In the short term, the best way to support them is to try to be as present as possible (considering you can’t actually, you know, VISIT them). Normally, the silver lining to being laid off is having free time to enjoy, which is much harder during social distancing. Staying inside all day and not seeing friends or doing outdoor activities would normally be a warning sign your friend is depressed — but now it’s mandatory. A layoff isn’t just a loss of a job; it’s emotionally difficult, and going through it while being isolated has to be really hard.

Check in on them frequently. Not just “hey, how are you doing,” which can feel like an exhausting question. Make a point to call, text, Zoom, or whatever regularly to shoot the shit not about their employment situation. Plan to binge-watch the same Netflix series at the same time and talk about it.

Send them something entertaining as a gift — books, puzzles, magazines, Netflix recommendations, a Nintendo Switch, cookbooks. Send booze, weed (maybe drop it off?), a comfy robe, a box of sheet masks, nail polish, or something fun for them to enjoy right now.

But most importantly, just keep calling/texting/Zooming. The worst thing you can do is to show an outpouring of sympathy for them today and then disappear two months, three months, who knows how many months down the road.

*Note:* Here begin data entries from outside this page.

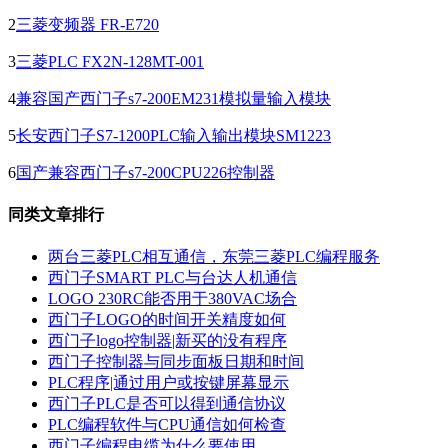
2
三菱变频器 FR-E720
3
三菱PLC FX2N-128MT-001
4
兼容国产西门子s7-200EM231模拟量输入模块
5
长安西门子S7-1200PLC输入输出模块SM1223
6
国产兼容西门子s7-200CPU226控制器
同类文章排行
两台三菱PLC相互通信，东莞三菱PLC编程服务
西门子SMART PLC与台达人机通信
LOGO 230RC能否用于380VAC场合
西门子LOGO的时间开关精度如何
西门子logo控制器|新买的没有程序
西门子控制器与同步面板日期和时间
PLC程序|通过用户或按键屏幕显示
西门子PLC是否可以得到通信协议
PLC编程软件与CPU通信如何检查
西门子编程电缆为什么要使用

Is redeeming gift cards at restaurants or drink shops rude right now? I have some I'd love to use, but want to support restaurants and not take food or drinks from them without adding to them financially.
—Kate, Los Angeles

There are two answers: one for a local restaurant and one for a national chain.

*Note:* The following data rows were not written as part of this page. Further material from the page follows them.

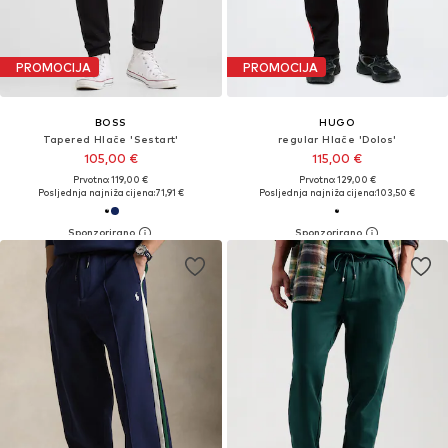
PROMOCIJA
PROMOCIJA
BOSS
HUGO
Tapered Hlače 'Sestart'
regular Hlače 'Dolos'
105,00 €
115,00 €
Prvotno: 119,00 €
Prvotno: 129,00 €
Posljednja najniža cijena:
71,91 €
Posljednja najniža cijena:
103,50 €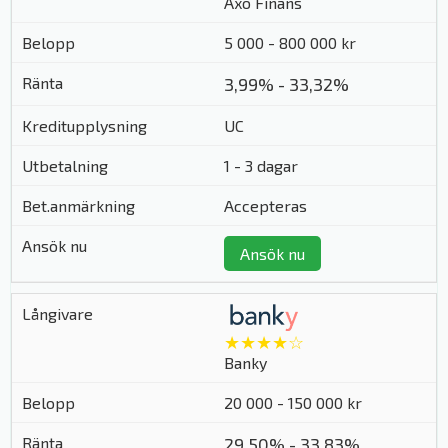
Axo Finans
5 000 - 800 000 kr
3,99% - 33,32%
UC
1 - 3 dagar
Accepteras
Ansök nu
★★★★☆
Banky
20 000 - 150 000 kr
29,50% - 33,83%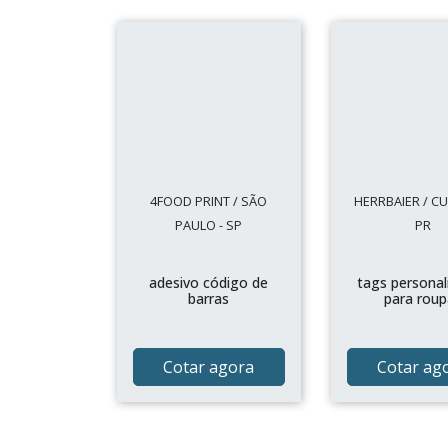
4FOOD PRINT / SÃO
HERRBAIER / CUR
PAULO - SP
PR
adesivo código de
tags personal
barras
para roup
Cotar agora
Cotar ag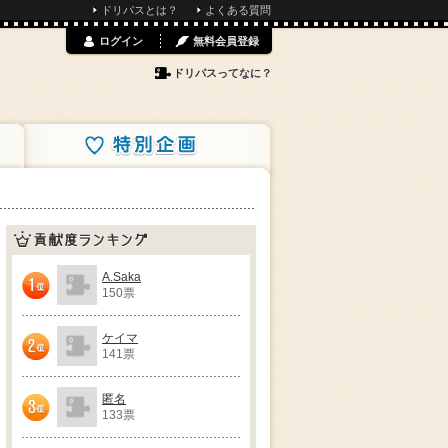
ドリパスとは？
よくある質問
ログイン
無料会員登録
ドリパスってなに？
特別企画
貢献度ランキング
A.Saka
150票
1位
ケイマ
141票
2位
匿名
133票
3位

For a local restaurant, if you can, wait to redeem the gift cards. If anything, you should be buying gift cards. If it’s a place you love and you really want to eat its food right now, here’s an idea: Redeem your gift card now, but also buy a new gift card — or two — for a friend. Keep in mind, as Eater pointed out, this is essentially a microloan for the restaurant owner and doesn’t directly help the staff — bigger efforts in the form of rent forgiveness or a government bailout are needed to save the industry.

For a national chain like, say, Olive Garden or TGI Friday’s, you can redeem a gift card now with less guilt. These big chains have cash reserves to weather out a bad month, but the staff needs the orders coming in to keep their hours. By placing orders, you’re helping the workers keep their jobs — regardless of whether that order gets added to the April books or was paid for long ago.

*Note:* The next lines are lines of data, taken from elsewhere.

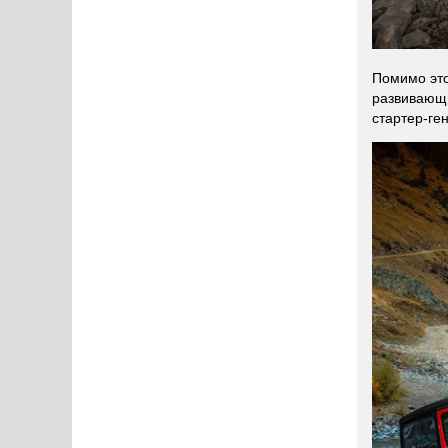
Помимо это
развивающи
стартер-ге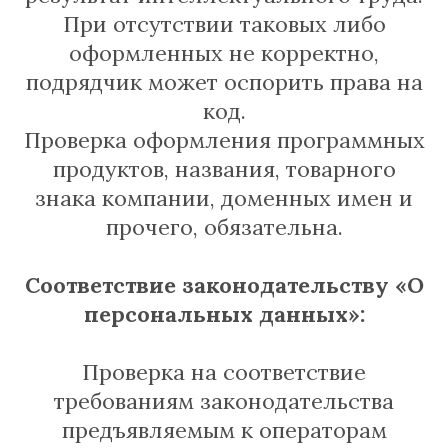
При отсутствии таковых либо
оформленных не корректно,
подрядчик может оспорить права на
код.
Проверка оформления программных
продуктов, названия, товарного
знака компании, доменных имен и
прочего, обязательна.
Соответствие законодательству «О
персональных данных»:
Проверка на соответствие
требованиям законодательства
предъявляемым к операторам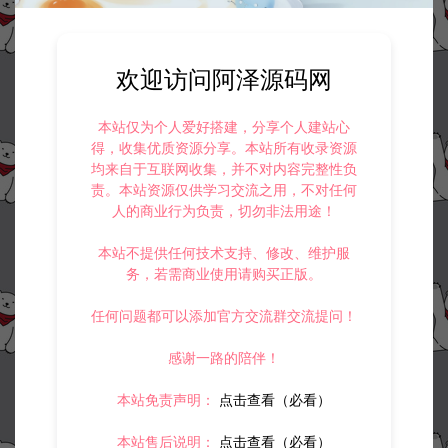
欢迎访问阿泽源码网
本站仅为个人爱好搭建，分享个人建站心
得，收集优质资源分享。本站所有收录资源
均来自于互联网收集，并不对内容完整性负
责。本站资源仅供学习交流之用，不对任何
人的商业行为负责，切勿非法用途！
本站不提供任何技术支持、修改、维护服
务，若需商业使用请购买正版。
任何问题都可以添加官方交流群交流提问！
感谢一路的陪伴！
本站免责声明：
点击查看（必看）
本站售后说明：
点击查看（必看）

All the stores have been sold out of Lysol wipes for weeks, and we've had to hoard our dwindling supply. My question is: How many surfaces can I use a single wipe on before I see diminishing returns? When I do our daily house-wide light switch/fridge door/sink handle wipes, I've been trying to keep it all to one cloth. Am I getting diminishing returns at a certain point, or does the wipe kill any COVID-19 it touches as long as it's still wet?

—Allie, Florida

Here’s something I didn’t know: to be effective at killing germs and the coronavirus, a Lysol wipe should make a surface stay wet for four whole minutes. That’s way wetter than I had assumed. (I’ve definitely been cleaning wrong.)

As long as the wipe has enough juice left to make a surface stay wet for that long, you’re good. If it’s just slightly damp and the wetness is evaporating after a few seconds, it’s not doing its job. So count the wipe not by the number of surfaces it’s cleaned but by its overall dampness.